Ante la tumba de San Pablo

Basílica San Pablo Extramuros
Roma, 21 mayo 2025

La lectura bíblica que hemos escuchado es el comienzo de la bellísima carta que San Pablo dirige a los cristianos de Roma, cuyo mensaje gira en torno a tres grandes temas: la gracia, la fe y la justicia. Mientras encomendamos el inicio de este nuevo pontificado a la intercesión del apóstol de las gentes, reflexionemos juntos sobre su mensaje.

En primer lugar, San Pablo afirma haber recibido de Dios la gracia de la llamada (Rm 1,5). Es decir, reconoce que su encuentro con Cristo y su ministerio están vinculados al amor con el que Dios lo ha precedido, llamándolo a una vida nueva mientras él aún estaba lejos del evangelio y perseguía a la Iglesia.

San Agustín, también converso, habla de la misma experiencia diciendo: «¿Qué vamos a elegir, a no ser que antes seamos elegidos nosotros? De hecho, no amamos si antes no somos amados» (Homilías, XXXIV, 1-2). En la raíz de toda vocación está Dios, como la misericordia, bondad y generosidad de una madre (Is 66,12-14) que, «a través de su propio cuerpo, nutre a su niño cuando todavía es incapaz de alimentarse por sí solo» (Agustín, Comentario del Salmo 130, IX).

Pablo, en el mismo versículo, habla también de «la obediencia de la fe» (Rm 1,5), y comparte lo que él ha vivido. El Señor, en efecto, apareciéndosele en el camino de Damasco (Hch 9,1-30), no le quito su libertad, sino que dio la posibilidad de decidir. Él obedeció con esfuerzo, tras luchas interiores y exteriores, y aceptó el reto. La salvación, pues, no aparece por encanto, sino por un misterio de gracia y de fe, del amor de Dios (que nos precede) y de la adhesión confiada y libre (por parte del hombre).

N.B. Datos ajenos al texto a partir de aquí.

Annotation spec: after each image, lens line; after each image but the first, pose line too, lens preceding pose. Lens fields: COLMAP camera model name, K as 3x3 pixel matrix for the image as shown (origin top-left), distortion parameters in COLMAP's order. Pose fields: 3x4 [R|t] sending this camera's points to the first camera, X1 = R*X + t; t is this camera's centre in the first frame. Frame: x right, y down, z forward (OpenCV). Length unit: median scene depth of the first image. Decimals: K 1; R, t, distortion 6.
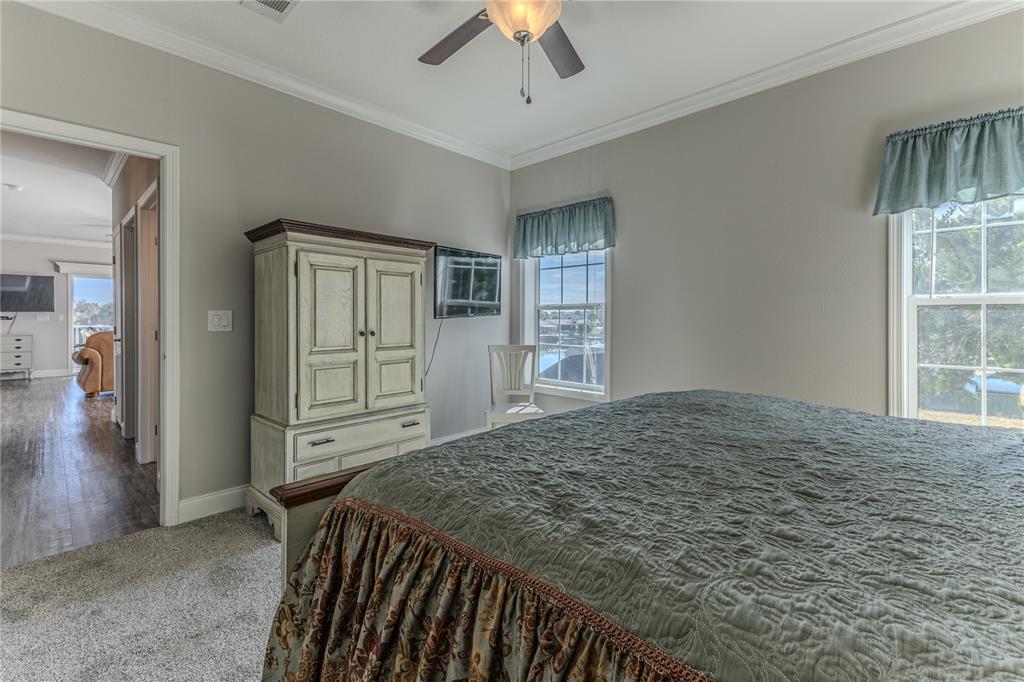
lens RADIAL K [[439.5, 0, 512.0], [0, 439.5, 341.0], [0, 0, 1]] dist [-0.000347, -0.000052]
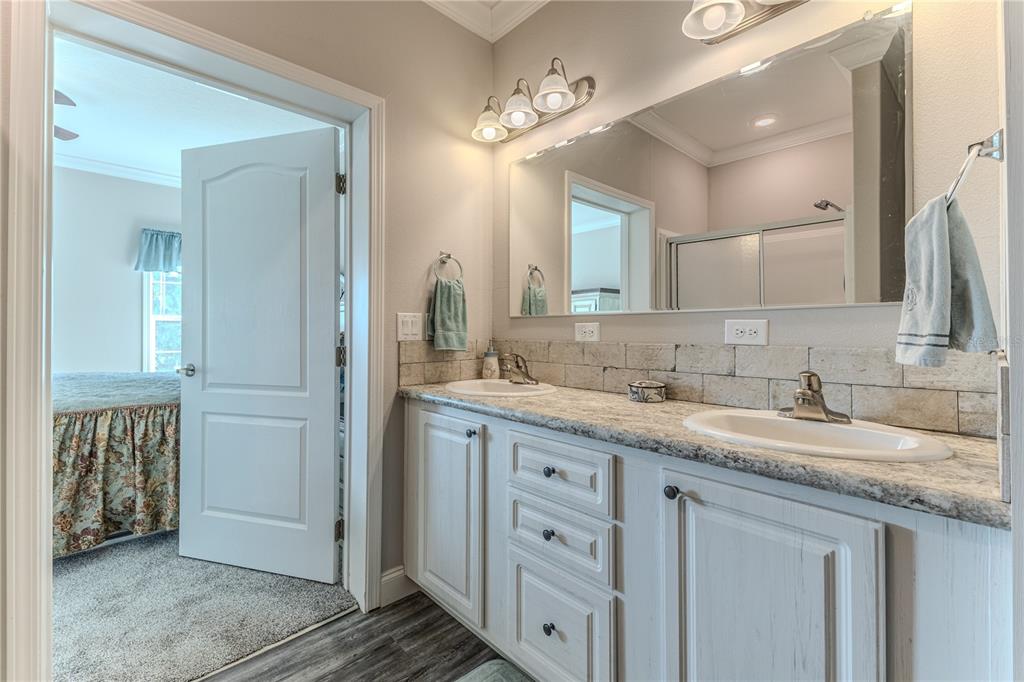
lens RADIAL K [[439.5, 0, 512.0], [0, 439.5, 341.0], [0, 0, 1]] dist [-0.000347, -0.000052]
pose [[0.161866, 0.006357, 0.986792, -0.715042], [-0.003278, 0.999977, -0.005904, 0.008531], [-0.986807, -0.002279, 0.161883, -0.832313]]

Mientras agradecemos al Señor la llamada con la que transformó la vida de Saulo, le pedimos que también nosotros sepamos responder del mismo modo a sus invitaciones, haciéndonos testigos del amor que «ha sido derramado en nuestros corazones por el Espíritu Santo, que nos ha sido dado» (Rm 5,5). Le pedimos que sepamos cultivar y difundir su caridad, haciéndonos prójimos unos de otros (Francisco, II Vísperas, 25-I-2024) en la misma carrera de afectos que, desde el encuentro con Cristo, impulsó al antiguo perseguidor a hacerse «todo para todos» (1Cor 9,22), hasta el martirio. De ese modo, para nosotros como para él, en la debilidad de la carne se revela la potencia de la fe en ese Dios que justifica (Rm 5,1-5).

Esta basílica está encomendada, desde hace siglos, al cuidado de una comunidad benedictina. ¿Cómo no recordar, entonces, a San Benito, sobre todo hablando del amor como fuente y motor del anuncio del evangelio? Sobre todo por las insistentes exhortaciones de su Regla, que llaman a la caridad fraterna en el cenobio y a la hospitalidad para con todos (Regla, LIII, 63)?

Quisiera concluir evocando las palabras que, más de mil años después, otro benedicto, el papa Benedicto XVI, dirigía a los jóvenes: «Queridos amigos, Dios nos ama. Ésta es la gran verdad de nuestra vida y lo que da sentido a todo lo demás. En el origen de nuestra existencia hay un proyecto de amor de Dios. La fe nos lleva a abrir nuestro corazón a este misterio de amor, y a vivir como personas que se saben amadas por Dios» (Vigilia de JMJ de Madrid, 20-VIII-2011).

Aquí está la raíz, simple y única, de toda misión. Incluso de la mía, como sucesor de Pedro y heredero del celo apostólico de Pablo. Que el Señor me conceda la gracia de responder fielmente a su llamada.